Task objective: In the notes on the exponential function below, what is the limit of $e^x$ as $x$ approaches negative infinity?

Text section:
____

Using the graph of $\ln(x)$ and the fact that $\exp(x)=e^x$ is its inverse, we can obtain the graph of $\exp(x)$ as an increasing, concave up graph with limits
> $$
\begin{align*}
\lim_{x\to +\infty} e^x & =+\infty \\
\lim_{x\to -\infty} e^x & = 0
\end{align*}
$$
Here are the graphs of $e^x$ and $\ln(x)$:
![[smc-summer-2023-math-8/notes/week-1/---files/week-1-thursday-notes 2023-06-22 14.40.01.excalidraw.svg]]
%%[[smc-summer-2023-math-8/notes/week-1/---files/week-1-thursday-notes 2023-06-22 14.40.01.excalidraw.md|🖋 Edit in Excalidraw]], and the [[smc-summer-2023-math-8/notes/week-1/---files/week-1-thursday-notes 2023-06-22 14.40.01.excalidraw.dark.svg|dark exported image]]%%
**Example.**
Determine the following limit $$
\lim_{x\to\infty} \frac{e^{3x}}{4e^{3x} +e^{2x}}
$$ $\blacktriangleright$ Note by dividing top and bottom by $e^{3x}$, we get $$
\lim_{x\to\infty} \frac{1}{4 + e^{-x}}= \frac{1}{4+0}=\frac{1}{4}. \quad \blacklozenge
$$
## Integral of $e^x$.

____

Record set:
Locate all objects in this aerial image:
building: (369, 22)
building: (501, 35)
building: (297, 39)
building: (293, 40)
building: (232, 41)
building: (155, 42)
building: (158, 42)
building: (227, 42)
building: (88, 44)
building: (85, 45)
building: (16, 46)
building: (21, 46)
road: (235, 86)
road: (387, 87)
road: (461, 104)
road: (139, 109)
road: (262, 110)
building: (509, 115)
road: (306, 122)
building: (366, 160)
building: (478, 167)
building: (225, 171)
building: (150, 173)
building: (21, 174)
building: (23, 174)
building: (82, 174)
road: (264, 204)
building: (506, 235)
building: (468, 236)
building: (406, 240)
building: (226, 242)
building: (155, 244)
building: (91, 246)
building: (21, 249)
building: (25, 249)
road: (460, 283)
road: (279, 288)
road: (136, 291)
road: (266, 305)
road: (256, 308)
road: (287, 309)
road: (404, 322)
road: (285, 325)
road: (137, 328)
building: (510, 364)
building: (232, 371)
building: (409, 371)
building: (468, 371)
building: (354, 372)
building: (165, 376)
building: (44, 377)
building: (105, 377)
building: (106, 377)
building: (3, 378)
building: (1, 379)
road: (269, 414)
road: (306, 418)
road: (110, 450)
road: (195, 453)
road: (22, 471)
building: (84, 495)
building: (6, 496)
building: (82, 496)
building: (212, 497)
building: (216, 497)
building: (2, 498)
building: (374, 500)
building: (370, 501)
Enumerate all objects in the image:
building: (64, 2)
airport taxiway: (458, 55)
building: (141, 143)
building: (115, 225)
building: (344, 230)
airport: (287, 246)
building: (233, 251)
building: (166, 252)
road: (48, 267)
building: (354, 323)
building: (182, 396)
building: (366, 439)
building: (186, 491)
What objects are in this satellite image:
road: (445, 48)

____

Exercise result: 0